Freddie Mac’s ’Omniscient Gnomes’ Led the Company Astray

Freddie Mac’s ’Omniscient Gnomes’ Led the Company Astray

For me, a magazine advertisement in 1984 explains where it all went wrong. In a bizarre ad in the American Bankers Association journal, the chief financial officer of Freddie Mac, Leland Brendsel, appears to be consulting with gnomes on how to oversee America’s mortgage- backed securities markets.

According to the advertisement, “the gnomes of the secondary market, our omniscient associates” had brought the secret of securitization to Freddie Mac, the government- sponsored housing-finance company. Although clearly the result of an advertiser pulling an all-nighter, the gnomes reflected the supernatural aura of the collateralized mortgage obligation, which seemed to violate the rules of nature. Even to bankers, the system was mysterious. Yet its history was entirely conventional.
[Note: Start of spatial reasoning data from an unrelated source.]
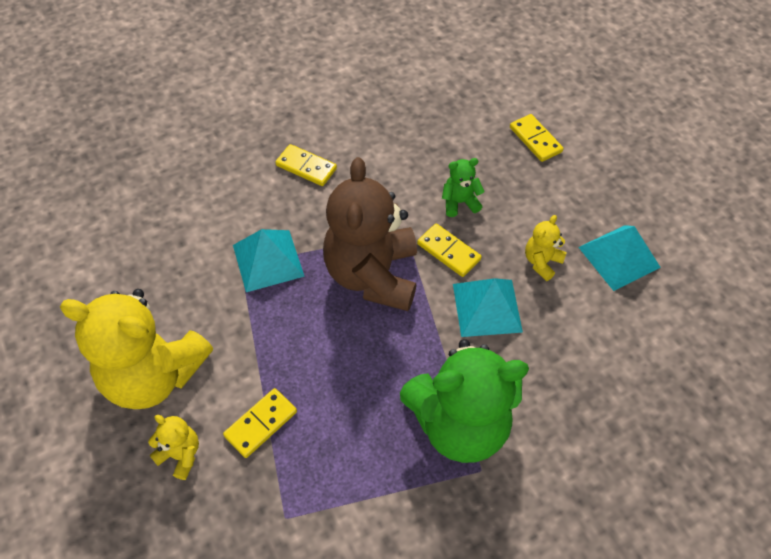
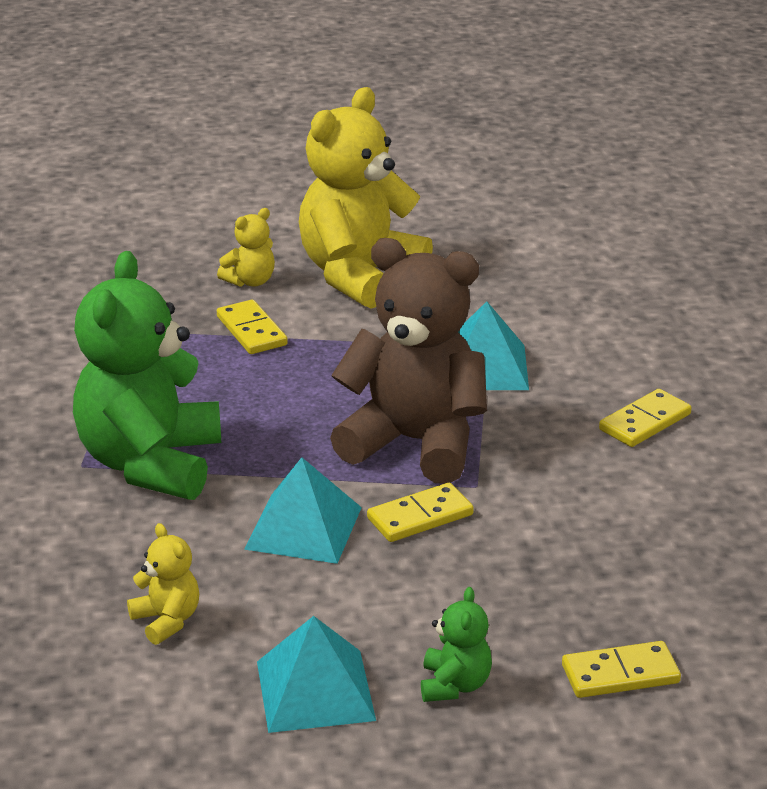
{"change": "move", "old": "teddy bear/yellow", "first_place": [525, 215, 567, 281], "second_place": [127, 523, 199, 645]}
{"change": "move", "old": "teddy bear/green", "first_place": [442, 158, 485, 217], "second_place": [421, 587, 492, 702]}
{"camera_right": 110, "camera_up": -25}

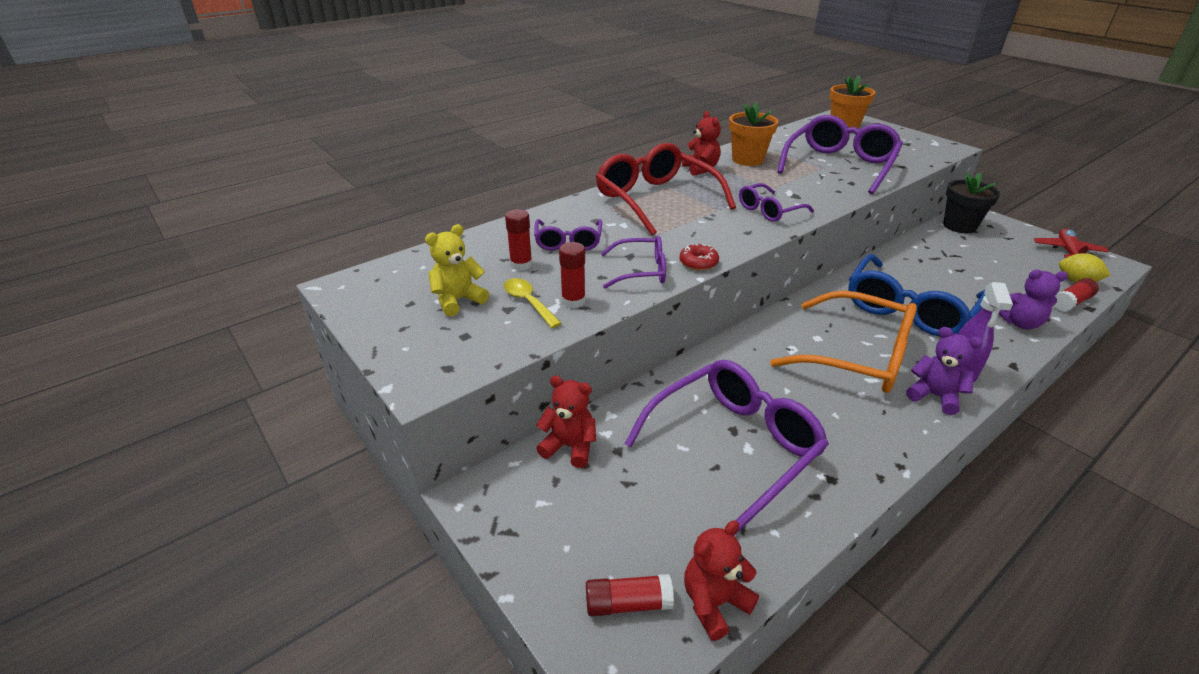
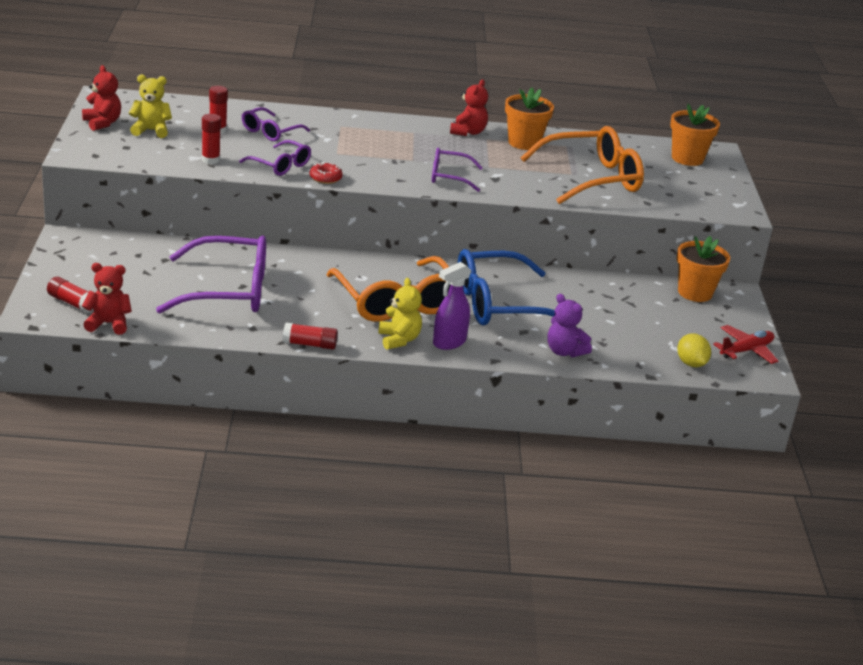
{"change": "move", "old": "teddy bear/scarlet", "first_place": [536, 376, 596, 468], "second_place": [82, 65, 121, 131]}
{"change": "move", "old": "glue/scarlet", "first_place": [1054, 278, 1099, 312], "second_place": [283, 323, 338, 350]}
{"change": "recolor", "old": "teddy bear/violet", "new": "teddy bear/yellow", "first_place": [906, 327, 983, 415], "second_place": [378, 278, 422, 350]}
{"change": "recolor", "old": "glasses/violet", "new": "glasses/bright orange", "first_place": [777, 115, 903, 194], "second_place": [521, 126, 644, 204]}
{"change": "recolor", "old": "potted plant/jet-black", "new": "potted plant/bright orange", "first_place": [943, 173, 1000, 233], "second_place": [677, 236, 730, 302]}
{"change": "delete", "old": "tablespoon/yellow", "first_place": [504, 278, 562, 328]}
{"change": "delete", "old": "glasses/scarlet", "first_place": [596, 143, 736, 235]}
{"camera_right": 35, "camera_up": -5}

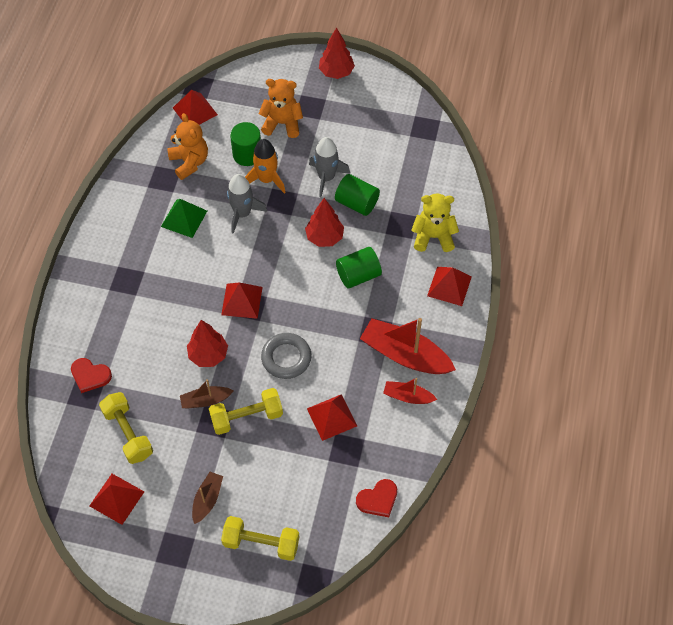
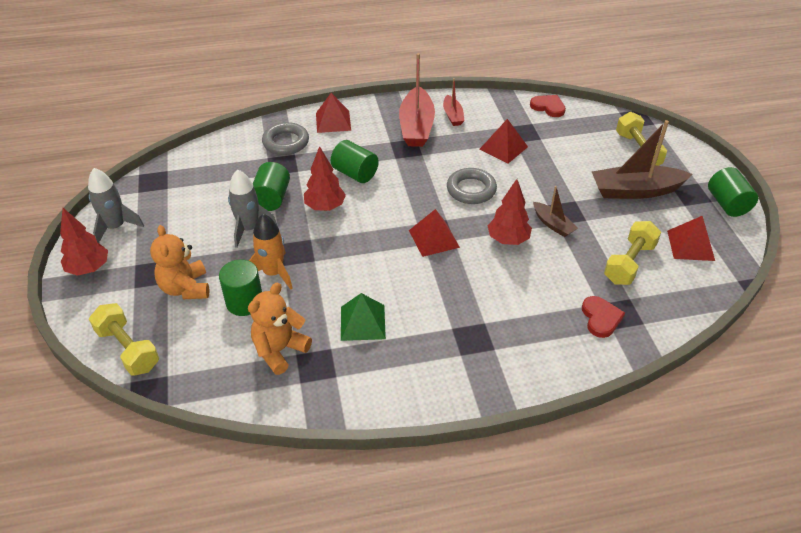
{"change": "move", "old": "toy rocket/ash-grey", "first_place": [227, 174, 267, 234], "second_place": [88, 168, 144, 243]}
{"change": "move", "old": "free weight/yellow", "first_place": [209, 388, 283, 435], "second_place": [89, 303, 159, 376]}
{"change": "replace", "old": "teddy bear/yellow", "new": "torus/ash-grey", "first_place": [411, 194, 459, 252], "second_place": [262, 122, 309, 155]}
{"change": "resize", "old": "sailboat/dark brown", "first_place": [192, 472, 223, 524], "second_place": [592, 120, 693, 199], "factor": 1.89}
{"change": "insert", "new": "cylinder shape/green", "second_place": [708, 167, 758, 217]}
{"change": "delete", "old": "pyramid/scarlet", "first_place": [173, 90, 218, 125]}
{"camera_right": -115, "camera_up": -15}

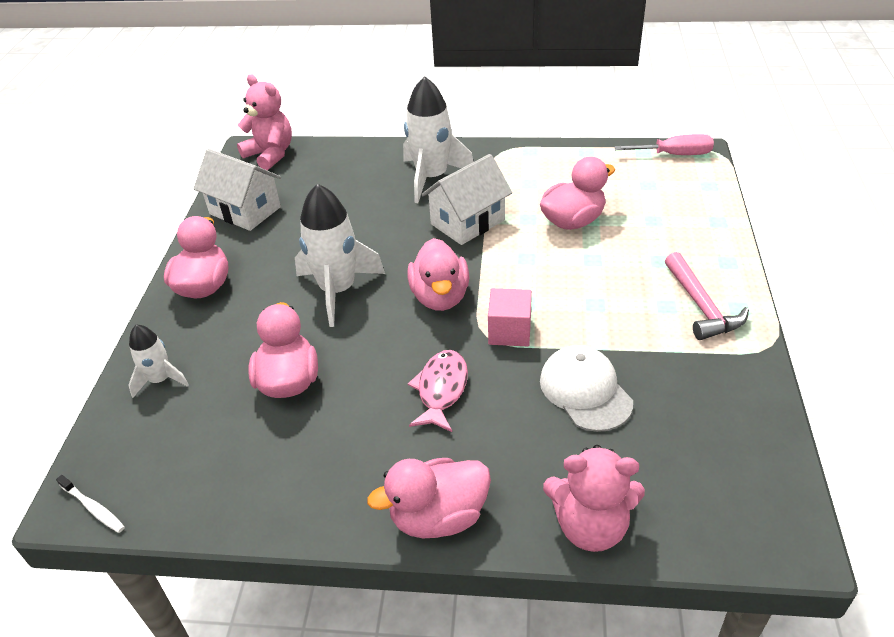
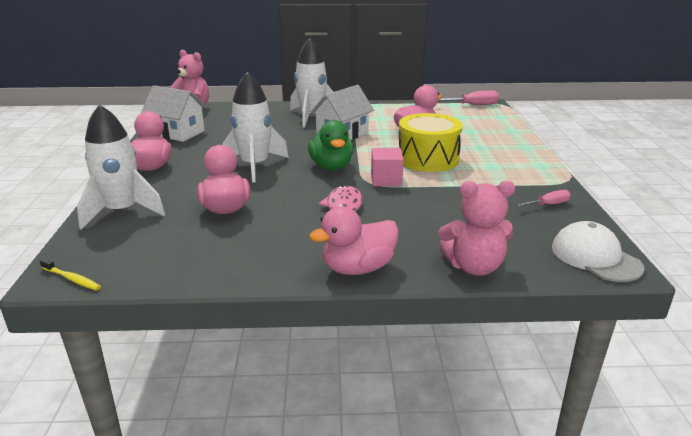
{"change": "recolor", "old": "dental brush/snow-white", "new": "dental brush/yellow", "first_place": [56, 475, 125, 533], "second_place": [40, 258, 101, 290]}
{"change": "resize", "old": "toy rocket/snow-white", "first_place": [128, 325, 189, 398], "second_place": [77, 104, 165, 230], "factor": 1.81}
{"change": "recolor", "old": "toy duck/pink", "new": "toy duck/green", "first_place": [408, 238, 469, 311], "second_place": [308, 120, 353, 170]}
{"change": "insert", "new": "drum/yellow", "second_place": [399, 113, 463, 172]}
{"change": "insert", "new": "flat screwdriver/pink", "second_place": [517, 190, 571, 206]}
{"change": "move", "old": "cap/snow-white", "first_place": [540, 345, 633, 432], "second_place": [552, 221, 645, 282]}
{"change": "delete", "old": "claw hammer/pink", "first_place": [665, 252, 749, 340]}
{"camera_right": -10, "camera_up": -15}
Financial markets require invention, and usually help from the federal government. In the Emergency Home Finance Act of 1970, Congress authorized the creation of the Federal Home Loan Mortgage Corporation, or Freddie Mac. Almost immediately, Freddie began to offer mortgage-backed securities, which had only been reauthorized for Fannie Mae, Freddie’s sister company, in 1968. Mortgage-backed securities and their predecessor, the participation certificate, had been absent from American finance since the 1930s, when the market for them collapsed during the Great Depression. State laws forbade the sale of such instruments, but their fate was in any event sealed by their toxic reputation.

Reputations can be revived, however — especially when history is forgotten, as it was by the late 1960s.